▸ **What to work on**: The reply consists of one number only: how many lines in the listing below contain the word "START".

▸ **Provided information**:
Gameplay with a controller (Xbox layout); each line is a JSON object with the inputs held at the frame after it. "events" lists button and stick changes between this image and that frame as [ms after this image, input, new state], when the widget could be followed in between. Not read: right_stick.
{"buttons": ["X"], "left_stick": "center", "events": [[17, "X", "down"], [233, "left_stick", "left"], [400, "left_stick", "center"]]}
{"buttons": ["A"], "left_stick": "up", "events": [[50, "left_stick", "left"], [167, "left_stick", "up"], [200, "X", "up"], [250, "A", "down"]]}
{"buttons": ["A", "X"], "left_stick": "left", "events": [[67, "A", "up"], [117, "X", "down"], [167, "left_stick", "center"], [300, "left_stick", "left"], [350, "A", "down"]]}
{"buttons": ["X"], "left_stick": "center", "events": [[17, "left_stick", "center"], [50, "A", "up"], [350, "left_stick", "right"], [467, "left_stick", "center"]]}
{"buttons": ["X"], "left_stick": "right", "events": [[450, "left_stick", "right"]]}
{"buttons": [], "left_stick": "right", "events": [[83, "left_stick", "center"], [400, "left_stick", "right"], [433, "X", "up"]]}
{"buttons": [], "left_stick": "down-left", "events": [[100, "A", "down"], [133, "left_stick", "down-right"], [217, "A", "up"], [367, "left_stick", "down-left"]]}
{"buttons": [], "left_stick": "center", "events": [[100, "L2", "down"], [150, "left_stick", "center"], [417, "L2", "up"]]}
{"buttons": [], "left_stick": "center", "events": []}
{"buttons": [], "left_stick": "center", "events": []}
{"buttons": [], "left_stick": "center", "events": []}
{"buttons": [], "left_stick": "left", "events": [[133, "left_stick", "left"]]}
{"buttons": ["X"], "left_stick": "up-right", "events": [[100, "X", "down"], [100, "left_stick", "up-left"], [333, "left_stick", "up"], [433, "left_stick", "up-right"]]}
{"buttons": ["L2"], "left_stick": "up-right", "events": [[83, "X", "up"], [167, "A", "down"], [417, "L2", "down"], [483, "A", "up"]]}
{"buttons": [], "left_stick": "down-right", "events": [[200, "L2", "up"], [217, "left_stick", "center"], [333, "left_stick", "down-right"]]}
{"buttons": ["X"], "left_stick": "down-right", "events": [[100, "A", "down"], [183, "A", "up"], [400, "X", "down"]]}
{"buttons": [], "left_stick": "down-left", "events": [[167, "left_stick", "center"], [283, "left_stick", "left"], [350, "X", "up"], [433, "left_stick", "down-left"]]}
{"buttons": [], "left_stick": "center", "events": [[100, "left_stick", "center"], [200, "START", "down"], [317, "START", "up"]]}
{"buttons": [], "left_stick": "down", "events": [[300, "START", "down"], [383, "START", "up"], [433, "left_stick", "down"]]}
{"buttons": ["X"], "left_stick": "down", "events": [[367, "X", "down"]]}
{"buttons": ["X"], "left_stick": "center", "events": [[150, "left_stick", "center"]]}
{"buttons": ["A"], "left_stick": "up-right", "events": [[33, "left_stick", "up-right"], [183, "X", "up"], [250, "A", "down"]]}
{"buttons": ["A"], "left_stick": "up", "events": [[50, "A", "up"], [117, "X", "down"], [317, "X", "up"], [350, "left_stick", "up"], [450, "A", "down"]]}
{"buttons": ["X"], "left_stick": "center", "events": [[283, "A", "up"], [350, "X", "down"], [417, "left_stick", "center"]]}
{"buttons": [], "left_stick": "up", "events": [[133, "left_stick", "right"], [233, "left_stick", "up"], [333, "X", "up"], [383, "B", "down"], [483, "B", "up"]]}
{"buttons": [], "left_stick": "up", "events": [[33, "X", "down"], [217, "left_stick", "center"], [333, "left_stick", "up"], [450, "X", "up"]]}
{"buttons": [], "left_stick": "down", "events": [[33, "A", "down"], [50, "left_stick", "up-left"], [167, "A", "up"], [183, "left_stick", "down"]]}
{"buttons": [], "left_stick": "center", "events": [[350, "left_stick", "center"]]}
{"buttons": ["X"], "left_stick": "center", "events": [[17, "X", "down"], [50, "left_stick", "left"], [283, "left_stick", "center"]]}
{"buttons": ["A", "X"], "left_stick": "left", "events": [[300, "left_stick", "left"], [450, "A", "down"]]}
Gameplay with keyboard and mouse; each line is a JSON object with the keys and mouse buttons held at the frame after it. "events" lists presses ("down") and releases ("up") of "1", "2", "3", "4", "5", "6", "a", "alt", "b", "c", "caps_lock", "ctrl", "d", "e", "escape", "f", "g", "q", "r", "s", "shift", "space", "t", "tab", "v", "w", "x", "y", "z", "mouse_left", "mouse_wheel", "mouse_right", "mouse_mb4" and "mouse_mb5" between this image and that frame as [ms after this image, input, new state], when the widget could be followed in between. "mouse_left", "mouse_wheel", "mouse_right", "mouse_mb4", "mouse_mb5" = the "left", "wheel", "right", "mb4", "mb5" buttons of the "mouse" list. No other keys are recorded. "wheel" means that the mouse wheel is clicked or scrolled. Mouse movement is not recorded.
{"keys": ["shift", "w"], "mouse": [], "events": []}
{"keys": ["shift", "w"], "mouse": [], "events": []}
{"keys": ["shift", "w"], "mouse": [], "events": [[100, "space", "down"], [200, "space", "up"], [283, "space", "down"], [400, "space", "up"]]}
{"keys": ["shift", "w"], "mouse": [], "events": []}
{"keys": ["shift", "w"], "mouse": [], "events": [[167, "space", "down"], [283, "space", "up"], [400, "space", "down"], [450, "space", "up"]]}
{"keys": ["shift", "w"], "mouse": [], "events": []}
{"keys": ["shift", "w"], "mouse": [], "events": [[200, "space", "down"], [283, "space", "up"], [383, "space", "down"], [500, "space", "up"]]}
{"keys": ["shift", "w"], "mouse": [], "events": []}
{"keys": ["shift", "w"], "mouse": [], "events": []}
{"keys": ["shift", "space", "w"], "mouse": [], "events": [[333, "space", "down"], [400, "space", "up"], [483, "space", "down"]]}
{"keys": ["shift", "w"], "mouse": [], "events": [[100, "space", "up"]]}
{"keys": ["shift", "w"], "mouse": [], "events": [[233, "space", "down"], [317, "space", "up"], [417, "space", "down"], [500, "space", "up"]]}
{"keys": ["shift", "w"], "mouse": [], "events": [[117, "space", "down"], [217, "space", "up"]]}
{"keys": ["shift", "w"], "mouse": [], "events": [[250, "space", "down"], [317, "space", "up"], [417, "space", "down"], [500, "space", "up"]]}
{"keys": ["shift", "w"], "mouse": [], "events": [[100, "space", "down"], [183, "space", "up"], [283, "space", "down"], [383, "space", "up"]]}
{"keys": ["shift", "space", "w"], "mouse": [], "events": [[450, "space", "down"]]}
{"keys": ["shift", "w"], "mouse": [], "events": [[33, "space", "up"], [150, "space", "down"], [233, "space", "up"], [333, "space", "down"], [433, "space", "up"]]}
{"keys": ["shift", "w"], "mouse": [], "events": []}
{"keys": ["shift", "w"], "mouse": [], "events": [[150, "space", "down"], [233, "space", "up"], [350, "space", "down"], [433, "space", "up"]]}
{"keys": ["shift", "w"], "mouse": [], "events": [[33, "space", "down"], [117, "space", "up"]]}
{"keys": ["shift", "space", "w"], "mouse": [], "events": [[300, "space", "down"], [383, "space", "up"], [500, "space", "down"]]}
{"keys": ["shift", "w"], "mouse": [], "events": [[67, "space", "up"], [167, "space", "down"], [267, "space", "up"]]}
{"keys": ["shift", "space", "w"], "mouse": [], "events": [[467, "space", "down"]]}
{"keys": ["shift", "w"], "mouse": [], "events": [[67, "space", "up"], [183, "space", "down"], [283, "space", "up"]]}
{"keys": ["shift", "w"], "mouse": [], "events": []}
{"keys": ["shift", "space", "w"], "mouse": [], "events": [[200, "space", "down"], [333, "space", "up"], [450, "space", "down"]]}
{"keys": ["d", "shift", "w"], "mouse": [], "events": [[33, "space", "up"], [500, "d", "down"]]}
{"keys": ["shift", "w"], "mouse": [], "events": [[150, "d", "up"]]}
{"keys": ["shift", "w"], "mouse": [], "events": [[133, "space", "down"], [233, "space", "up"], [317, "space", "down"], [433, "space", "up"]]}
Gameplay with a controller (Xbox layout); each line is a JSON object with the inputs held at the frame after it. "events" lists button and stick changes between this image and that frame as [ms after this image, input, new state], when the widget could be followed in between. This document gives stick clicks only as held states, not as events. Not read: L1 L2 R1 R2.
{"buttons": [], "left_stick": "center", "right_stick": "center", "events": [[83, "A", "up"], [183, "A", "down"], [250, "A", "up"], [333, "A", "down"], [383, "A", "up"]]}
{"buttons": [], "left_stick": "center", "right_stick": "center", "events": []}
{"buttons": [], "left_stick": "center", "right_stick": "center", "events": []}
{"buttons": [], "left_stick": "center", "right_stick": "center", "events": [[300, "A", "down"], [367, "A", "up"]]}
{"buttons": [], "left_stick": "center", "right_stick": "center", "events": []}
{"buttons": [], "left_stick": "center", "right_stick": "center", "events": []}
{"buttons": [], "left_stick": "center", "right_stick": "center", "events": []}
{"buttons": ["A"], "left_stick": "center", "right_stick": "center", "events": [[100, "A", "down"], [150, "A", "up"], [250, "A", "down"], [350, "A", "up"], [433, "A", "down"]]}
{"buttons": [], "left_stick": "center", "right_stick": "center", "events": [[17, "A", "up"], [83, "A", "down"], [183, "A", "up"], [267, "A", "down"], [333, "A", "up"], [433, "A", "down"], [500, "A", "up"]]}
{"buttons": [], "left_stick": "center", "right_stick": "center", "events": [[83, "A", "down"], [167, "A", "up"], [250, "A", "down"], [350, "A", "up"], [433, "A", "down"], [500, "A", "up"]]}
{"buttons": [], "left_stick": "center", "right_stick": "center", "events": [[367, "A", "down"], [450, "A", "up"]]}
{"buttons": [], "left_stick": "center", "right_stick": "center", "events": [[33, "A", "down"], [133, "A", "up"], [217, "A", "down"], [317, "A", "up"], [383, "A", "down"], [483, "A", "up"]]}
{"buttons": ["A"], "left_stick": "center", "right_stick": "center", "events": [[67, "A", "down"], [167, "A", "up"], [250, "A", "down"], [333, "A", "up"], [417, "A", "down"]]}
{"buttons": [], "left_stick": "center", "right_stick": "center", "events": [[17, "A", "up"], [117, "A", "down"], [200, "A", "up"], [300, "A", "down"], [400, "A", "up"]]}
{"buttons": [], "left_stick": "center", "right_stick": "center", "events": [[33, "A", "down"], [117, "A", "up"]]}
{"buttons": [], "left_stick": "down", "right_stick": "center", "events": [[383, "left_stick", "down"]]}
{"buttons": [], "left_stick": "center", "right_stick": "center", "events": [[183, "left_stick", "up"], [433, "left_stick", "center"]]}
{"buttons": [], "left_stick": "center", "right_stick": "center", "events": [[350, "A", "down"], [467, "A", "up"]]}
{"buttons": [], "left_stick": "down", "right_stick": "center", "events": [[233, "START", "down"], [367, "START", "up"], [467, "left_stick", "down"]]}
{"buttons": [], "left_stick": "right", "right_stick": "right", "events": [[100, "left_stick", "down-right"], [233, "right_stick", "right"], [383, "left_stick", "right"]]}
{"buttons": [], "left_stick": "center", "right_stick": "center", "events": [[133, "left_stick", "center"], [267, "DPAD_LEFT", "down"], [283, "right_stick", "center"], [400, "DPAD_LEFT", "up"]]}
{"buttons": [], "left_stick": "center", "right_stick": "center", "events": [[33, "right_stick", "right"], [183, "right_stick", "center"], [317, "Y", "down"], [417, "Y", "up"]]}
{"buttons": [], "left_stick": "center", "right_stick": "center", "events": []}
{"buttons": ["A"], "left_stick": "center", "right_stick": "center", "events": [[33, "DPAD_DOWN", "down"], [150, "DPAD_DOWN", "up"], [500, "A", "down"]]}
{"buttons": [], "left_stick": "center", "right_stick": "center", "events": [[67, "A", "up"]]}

▸ **Task solution**: 3